Dans un mémo interne fuité par The Verge et rapidement confirmé par plusieurs sources, Asha Sharma, la nouvelle CEO de Microsoft Gaming, reconnaît ouvertement les graves difficultés du Xbox Game Pass. La dirigeante, arrivée il y a quelques semaines après le départ de Phil Spencer et Sarah Bond, affirme sans détour que l’abonnement est devenu « trop cher pour les joueurs » et qu’il ne constitue plus « la version finale » du modèle. Elle annonce vouloir le repenser entièrement, avec notamment l’étude sérieuse d’un type d’abonnement moins cher qui n’inclurait que les jeux first-party des Xbox Game Studios.

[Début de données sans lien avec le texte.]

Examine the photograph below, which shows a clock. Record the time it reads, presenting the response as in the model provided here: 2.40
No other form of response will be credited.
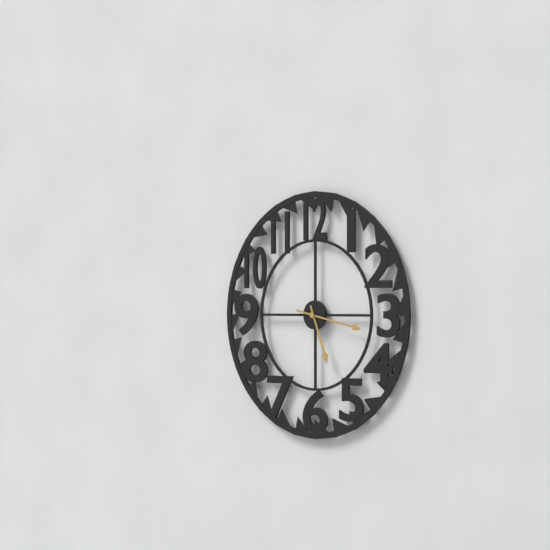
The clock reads 5.17
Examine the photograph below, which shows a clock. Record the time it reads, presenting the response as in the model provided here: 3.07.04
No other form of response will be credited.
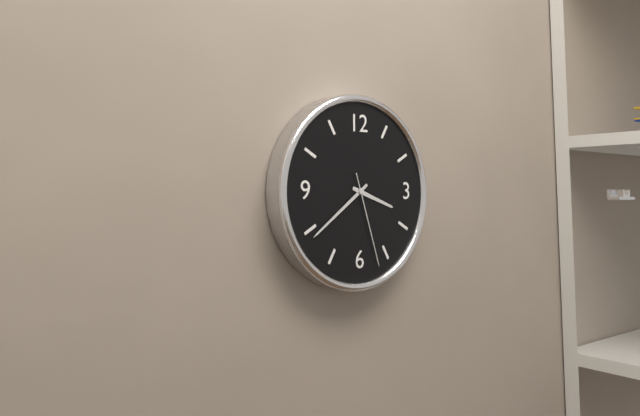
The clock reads 3.39.27
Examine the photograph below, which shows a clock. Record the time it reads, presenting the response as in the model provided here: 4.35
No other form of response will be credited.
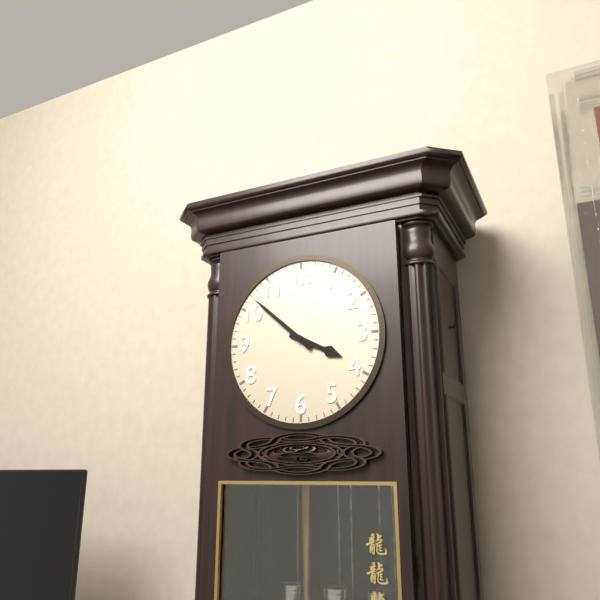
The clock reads 3.52
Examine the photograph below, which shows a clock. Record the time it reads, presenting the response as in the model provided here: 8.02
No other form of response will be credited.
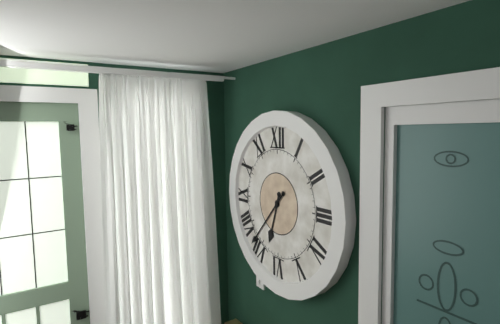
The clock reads 6.37
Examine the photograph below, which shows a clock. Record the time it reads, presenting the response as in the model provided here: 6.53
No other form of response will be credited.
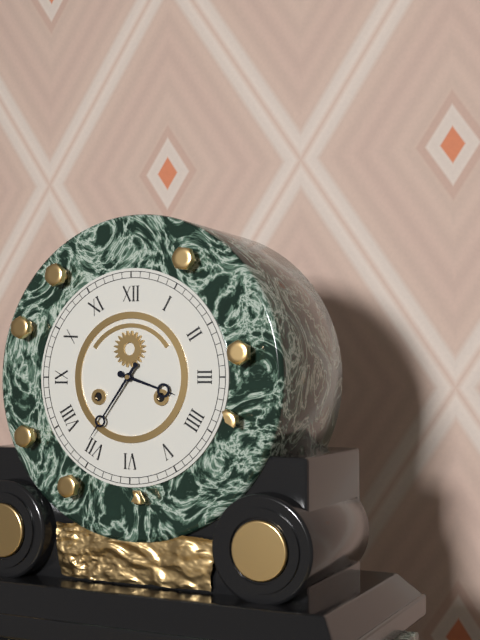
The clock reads 3.36
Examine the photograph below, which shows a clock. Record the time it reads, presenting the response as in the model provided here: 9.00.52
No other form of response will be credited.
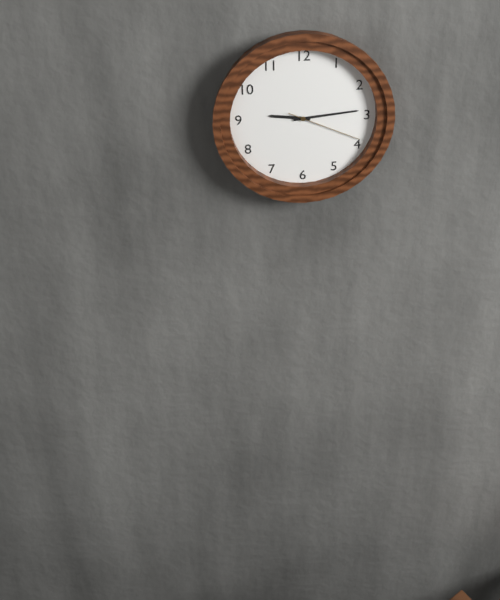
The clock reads 9.14.19
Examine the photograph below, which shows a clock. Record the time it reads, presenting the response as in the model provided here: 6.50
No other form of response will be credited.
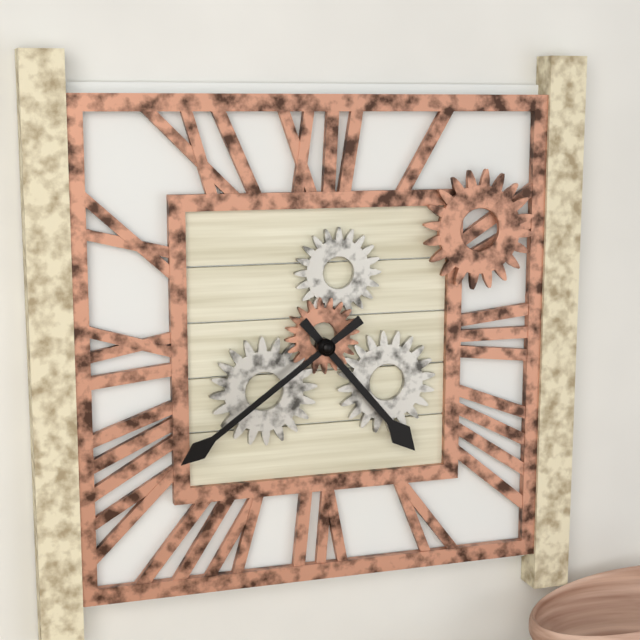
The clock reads 4.39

Ce mea culpa, rare chez Microsoft, intervient dans un contexte de tensions financières croissantes pour la division. Selon des sources internes citées par Windows Central et Bloomberg, le coût de contenu du Game Pass a explosé ces dernières années, tandis que le revenu moyen par utilisateur (ARPU) stagne. Le modèle, autrefois présenté comme révolutionnaire, est aujourd’hui perçu comme insoutenable : il cannibalise les ventes de jeux à prix plein, décourage l’achat de consoles et oblige Microsoft à payer des sommes colossales pour remplir le catalogue avec des titres tiers et des AAA first-party en day-one.
La piste évoquée par Asha Sharma – un Game Pass « light » limité aux productions Xbox Game Studios – vise à proposer une offre plus abordable tout en préservant une certaine valeur perçue. Cependant, plusieurs analystes doutent de son efficacité. GamesIndustry.biz et VGC soulignent que ce tiers réduit risquerait de cannibaliser encore plus le Game Pass standard sans réellement résoudre le problème de fond : le coût exorbitant des contenus first-party en day-one. En effet, Microsoft dépense des centaines de millions chaque année pour mettre à disposition des titres comme Halo, Fable ou Starfield dès leur sortie, tout en percevant un abonnement mensuel relativement bas.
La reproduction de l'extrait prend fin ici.